Beyond protein folding
AlphaFold constituted a fundamental advance for the prediction of single-chain proteins. AlphaFold-Multimere then expanded to complexes with multiple protein chains, followed by AlphaFold2.3, which improved performance and extended coverage to larger complexes.
In 2022, AlphaFold’s structure forecasts for nearly all cataloged proteins known to science were made available free of charge via the AlphaFold Protein Structure Databasein partnership with the EMBL European Bioinformatics Institute (EMBL-EBI).
To date, 1.4 million users in more than 190 countries have accessed the AlphaFold database, and scientists around the world have used AlphaFold’s predictions to advance research in every field, since acceleration of new malaria vaccines and move forward cancer drug discovery develop plastic-eating enzymes to fight against pollution.
Here we show AlphaFold’s remarkable abilities to predict precise structures beyond protein folding, generating highly accurate structure predictions for ligands, proteins, nucleic acids, and post-translational modifications.
Accelerate drug discovery
Initial analyzes also show that our model significantly outperforms AlphaFold2.3 on some protein structure prediction problems relevant to drug discovery, such as antibody binding. Additionally, accurately predicting protein-ligand structures is an extremely valuable tool for drug discovery, as it can help scientists identify and design new molecules that could become drugs.
The current industry standard is to use “docking methods” to determine interactions between ligands and proteins. These docking methods require a rigid reference protein structure and a suggested position at which the ligand should bind.
Our latest model sets a new bar for protein-ligand structure prediction by outperforming the best reported docking methods, without requiring a reference protein structure or ligand pocket location, enabling protein prediction completely new ones that have not been structurally characterized before.
It can also jointly model the positions of all atoms, allowing it to represent the full inherent flexibility of proteins and nucleic acids as they interact with other molecules – something not possible with conventional methods. mooring.
Here, for example, are three recently published therapeutically relevant cases where the structures predicted by our latest model (shown in color) closely match the experimentally determined structures (shown in gray):
- PORCN: Anticancer molecule at the clinical stage linked to its target, together with another protein.

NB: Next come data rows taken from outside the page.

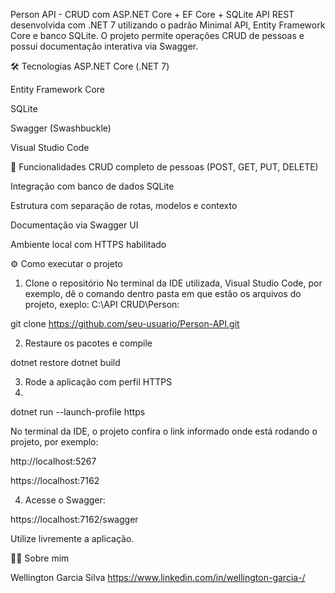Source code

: Person API - CRUD com ASP.NET Core + EF Core + SQLite
API REST desenvolvida com .NET 7 utilizando o padrão Minimal API, Entity Framework Core e banco SQLite. O projeto permite operações CRUD de pessoas e possui documentação interativa via Swagger.

🛠️ Tecnologias
ASP.NET Core (.NET 7)

Entity Framework Core

SQLite

Swagger (Swashbuckle)

Visual Studio Code

🔗 Funcionalidades
CRUD completo de pessoas (POST, GET, PUT, DELETE)

Integração com banco de dados SQLite

Estrutura com separação de rotas, modelos e contexto

Documentação via Swagger UI

Ambiente local com HTTPS habilitado

⚙️ Como executar o projeto
1. Clone o repositório
  No terminal da IDE utilizada, Visual Studio Code, por exemplo, dê o comando dentro pasta em que estão os arquivos do projeto, exeplo: C:\API CRUD\Person:

git clone https://github.com/seu-usuario/Person-API.git

2. Restaure os pacotes e compile

dotnet restore
dotnet build

3. Rode a aplicação com perfil HTTPS
4. 
dotnet run --launch-profile https

No terminal da IDE, o projeto confira o link informado onde está rodando o projeto, por exemplo:

http://localhost:5267

https://localhost:7162

4. Acesse o Swagger:

https://localhost:7162/swagger

Utilize livremente a aplicação.

👨‍💻 Sobre mim

Wellington Garcia Silva
https://www.linkedin.com/in/wellington-garcia-/
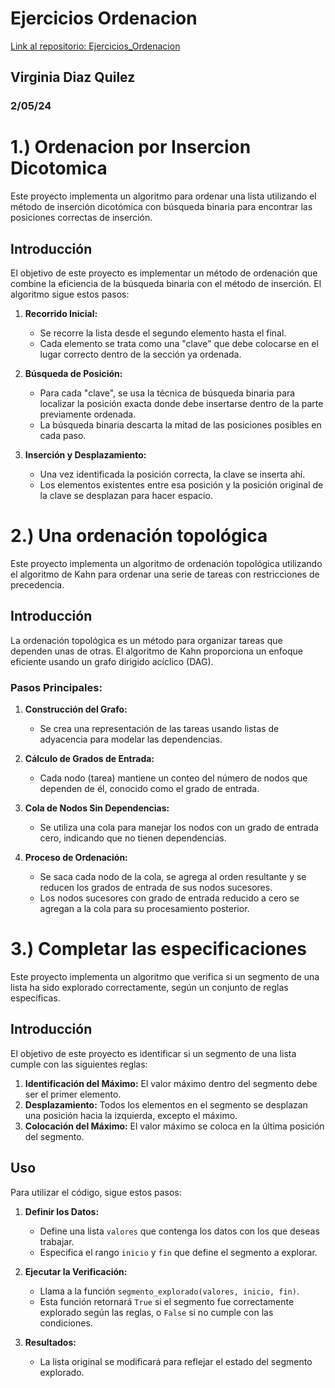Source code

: # Ejercicios Ordenacion
[Link al repositorio: Ejercicios_Ordenacion](https://github.com/vdiazqui/Ejercicios_Ordenacion.git)
## Virginia Diaz Quilez
### 2/05/24

# 1.) Ordenacion por Insercion Dicotomica
Este proyecto implementa un algoritmo para ordenar una lista utilizando el método de inserción dicotómica con búsqueda binaria para encontrar las posiciones correctas de inserción.

## Introducción

El objetivo de este proyecto es implementar un método de ordenación que combine la eficiencia de la búsqueda binaria con el método de inserción. El algoritmo sigue estos pasos:

1. **Recorrido Inicial:**
   - Se recorre la lista desde el segundo elemento hasta el final.
   - Cada elemento se trata como una "clave" que debe colocarse en el lugar correcto dentro de la sección ya ordenada.

2. **Búsqueda de Posición:**
   - Para cada "clave", se usa la técnica de búsqueda binaria para localizar la posición exacta donde debe insertarse dentro de la parte previamente ordenada.
   - La búsqueda binaria descarta la mitad de las posiciones posibles en cada paso.

3. **Inserción y Desplazamiento:**
   - Una vez identificada la posición correcta, la clave se inserta ahí.
   - Los elementos existentes entre esa posición y la posición original de la clave se desplazan para hacer espacio.

# 2.) Una ordenación topológica 

Este proyecto implementa un algoritmo de ordenación topológica utilizando el algoritmo de Kahn para ordenar una serie de tareas con restricciones de precedencia.

## Introducción

La ordenación topológica es un método para organizar tareas que dependen unas de otras. El algoritmo de Kahn proporciona un enfoque eficiente usando un grafo dirigido acíclico (DAG). 

### Pasos Principales:

1. **Construcción del Grafo:** 
   - Se crea una representación de las tareas usando listas de adyacencia para modelar las dependencias.

2. **Cálculo de Grados de Entrada:**
   - Cada nodo (tarea) mantiene un conteo del número de nodos que dependen de él, conocido como el grado de entrada.

3. **Cola de Nodos Sin Dependencias:**
   - Se utiliza una cola para manejar los nodos con un grado de entrada cero, indicando que no tienen dependencias.

4. **Proceso de Ordenación:**
   - Se saca cada nodo de la cola, se agrega al orden resultante y se reducen los grados de entrada de sus nodos sucesores.
   - Los nodos sucesores con grado de entrada reducido a cero se agregan a la cola para su procesamiento posterior.

# 3.) Completar las especificaciones
Este proyecto implementa un algoritmo que verifica si un segmento de una lista ha sido explorado correctamente, según un conjunto de reglas específicas.

## Introducción

El objetivo de este proyecto es identificar si un segmento de una lista cumple con las siguientes reglas:

1. **Identificación del Máximo:** El valor máximo dentro del segmento debe ser el primer elemento.
2. **Desplazamiento:** Todos los elementos en el segmento se desplazan una posición hacia la izquierda, excepto el máximo.
3. **Colocación del Máximo:** El valor máximo se coloca en la última posición del segmento.

## Uso

Para utilizar el código, sigue estos pasos:

1. **Definir los Datos:**
   - Define una lista `valores` que contenga los datos con los que deseas trabajar.
   - Especifica el rango `inicio` y `fin` que define el segmento a explorar.

2. **Ejecutar la Verificación:**
   - Llama a la función `segmento_explorado(valores, inicio, fin)`.
   - Esta función retornará `True` si el segmento fue correctamente explorado según las reglas, o `False` si no cumple con las condiciones.

3. **Resultados:**
   - La lista original se modificará para reflejar el estado del segmento explorado.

- KRAS: Ternary complex with a covalent ligand (a molecular glue) of an important cancer target.
- PI5P4Kγ: Selective allosteric inhibitor of a lipid kinase, with multiple pathological implications, including cancer and immunological disorders.
Isomorphic Labs is applying this next-generation AlphaFold model to therapeutic drug design, helping to quickly and accurately characterize many types of macromolecular structures important for disease treatment.

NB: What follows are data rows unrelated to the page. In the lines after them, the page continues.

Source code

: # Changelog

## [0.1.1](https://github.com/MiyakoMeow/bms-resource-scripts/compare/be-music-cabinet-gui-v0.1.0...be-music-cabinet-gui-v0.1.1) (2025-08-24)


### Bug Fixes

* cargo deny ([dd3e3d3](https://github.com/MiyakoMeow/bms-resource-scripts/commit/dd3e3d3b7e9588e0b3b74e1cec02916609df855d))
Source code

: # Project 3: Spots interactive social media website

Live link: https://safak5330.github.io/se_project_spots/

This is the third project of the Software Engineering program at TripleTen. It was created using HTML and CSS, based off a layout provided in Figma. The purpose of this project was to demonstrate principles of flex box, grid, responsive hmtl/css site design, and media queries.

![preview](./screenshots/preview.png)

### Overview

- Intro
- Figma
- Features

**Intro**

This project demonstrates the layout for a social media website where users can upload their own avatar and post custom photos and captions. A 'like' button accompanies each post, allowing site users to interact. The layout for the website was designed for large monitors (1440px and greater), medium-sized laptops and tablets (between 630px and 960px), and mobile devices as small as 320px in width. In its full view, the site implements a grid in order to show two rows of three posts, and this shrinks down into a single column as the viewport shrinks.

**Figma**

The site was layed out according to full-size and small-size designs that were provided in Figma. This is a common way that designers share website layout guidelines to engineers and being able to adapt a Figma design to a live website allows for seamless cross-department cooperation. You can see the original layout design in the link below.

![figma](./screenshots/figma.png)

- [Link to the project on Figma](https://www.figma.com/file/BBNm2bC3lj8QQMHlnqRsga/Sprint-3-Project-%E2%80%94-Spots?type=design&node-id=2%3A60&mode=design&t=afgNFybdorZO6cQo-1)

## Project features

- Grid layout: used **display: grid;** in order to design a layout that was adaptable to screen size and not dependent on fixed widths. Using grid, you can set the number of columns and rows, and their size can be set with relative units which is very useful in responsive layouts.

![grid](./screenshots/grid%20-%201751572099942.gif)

New understanding of biology
By opening up the modeling of protein and ligand structures as well as nucleic acids and those containing post-translational modifications, our model provides a faster and more accurate tool for examining fundamental biology.

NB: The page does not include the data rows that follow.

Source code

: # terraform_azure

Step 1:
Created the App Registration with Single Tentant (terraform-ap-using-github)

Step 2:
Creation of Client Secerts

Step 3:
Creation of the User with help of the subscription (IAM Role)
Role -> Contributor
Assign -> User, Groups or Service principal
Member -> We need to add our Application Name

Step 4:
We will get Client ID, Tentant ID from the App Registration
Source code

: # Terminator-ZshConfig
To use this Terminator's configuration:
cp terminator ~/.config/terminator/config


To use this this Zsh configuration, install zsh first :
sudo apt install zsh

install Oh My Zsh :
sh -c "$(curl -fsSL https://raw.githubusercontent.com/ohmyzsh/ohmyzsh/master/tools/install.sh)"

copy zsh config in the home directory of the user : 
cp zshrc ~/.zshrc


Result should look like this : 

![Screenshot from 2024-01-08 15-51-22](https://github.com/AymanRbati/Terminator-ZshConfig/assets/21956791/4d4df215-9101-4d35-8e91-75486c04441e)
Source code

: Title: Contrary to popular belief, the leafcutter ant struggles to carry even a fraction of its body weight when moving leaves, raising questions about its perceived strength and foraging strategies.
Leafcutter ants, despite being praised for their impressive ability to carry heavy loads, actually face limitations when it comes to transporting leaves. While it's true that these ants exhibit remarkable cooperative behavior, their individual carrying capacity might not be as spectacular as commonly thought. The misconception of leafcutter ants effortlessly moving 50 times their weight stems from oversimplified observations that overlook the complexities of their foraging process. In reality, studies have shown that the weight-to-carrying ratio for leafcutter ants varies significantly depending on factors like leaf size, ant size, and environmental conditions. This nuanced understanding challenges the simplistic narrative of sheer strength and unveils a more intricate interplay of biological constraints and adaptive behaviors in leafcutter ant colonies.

An example concerns the structure of CasLambda bound to crRNA and DNApart of the CRISPR family. CasLambda shares the genome editing capability of CRISPR-Cas9 system, commonly known as “genetic scissors,” which researchers can use to modify the DNA of animals, plants, and microorganisms. The smaller size of CasLambda could allow for more efficient use in genome editing.
The latest release of AlphaFold’s ability to model such complex systems shows us that AI can help us better understand these types of mechanisms and accelerate their use for therapeutic applications. Other examples are available in our progress update.
Advancing scientific exploration
The dramatic increase in our model’s performance shows the potential of AI to dramatically improve scientific understanding of the molecular machines that make up the human body – and the broader natural world.
AlphaFold has already catalyzed major scientific advances around the world. Now, the next generation of AlphaFold has the potential to help advance scientific exploration at digital speed.
Our dedicated teams at Google DeepMind and Isomorphic Labs have made great progress on this critical work and we look forward to sharing our continued progress.